Text section
*****
Waves on a Guitar String Caught on Camera

My students saw a video where a cell-phone was place inside an acoustic guitar with the camera facing up, and the strings plucked. The strings appeared to 'vibrate' in wave-shapes, slow sinusoidal for the lower strings and almost-sawtooth for the upper ones. Is this real, or just an illusion created buy the camera's recording app's parameters?
- David Schmidt (age 59)
Bangkok, Thailand

Both! The sinusoidal vibrations are real, and an illusion created by the camera allows you to see them.

The strings on a guitar create sound by vibrating, and each string vibrates at different frequencies to produce a different pitch. (The strings also transfer their vibration to the body of the guitar and the air inside the guitar, which is important for making an audible sound.) There are three factors which control the pitch of a string:

1. The length of the string. Longer strings can vibrate at lower frequencies than shorter strings.

2. The weight of the string (per unit length). Heavier strings vibrate at lower frequencies than lighter strings.

3. The tension on the string. This is why you can tune the guitar by turning a knob to tighten the string—tighter strings produce higher frequencies than looser strings.

The lowest frequency a string can vibrate at is called the fundamental frequency. This is the main pitch that you hear. When a string is vibrating at the fundamental frequency, the whole string moves back and forth, like a jump rope moving straight up and down. Guitar strings can also vibrate at higher frequencies than the fundamental frequency, and these are called higher harmonics or overtones. At higher harmonics the string is "wiggling" in a sine wave shape. There are some nice pictures on this site: http://www.bsharp.org/physics/guitar

When a guitar is played, many of these modes of vibration are happening all at once, which creates the rich sound of the guitar. The different harmonics combine to determine the exact shape of the total vibration of the string, and could create something like a sawtooth wave. The shape of the vibration also depends on how and where the string is plucked.

The reason these vibrations aren't obvious to the naked eye is because they happen too fast to see. For example, the fundamental frequency of the A string is at 110 Hz, so the string is vibrating back and forth more than one hundred times a second. The higher harmonics vibrate even faster.
*****
Recorded information
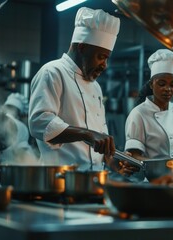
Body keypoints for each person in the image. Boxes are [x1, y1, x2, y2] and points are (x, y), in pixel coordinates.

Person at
*****
What this task involves
Using the text on guitar string waves, explain in one to three sentences why a guitar string's vibrations are not obvious to the naked eye.

Solution to this task
The vibrations happen too fast to see. The A string's fundamental frequency is 110 Hz, so it vibrates back and forth more than one hundred times a second, and the higher harmonics vibrate even faster.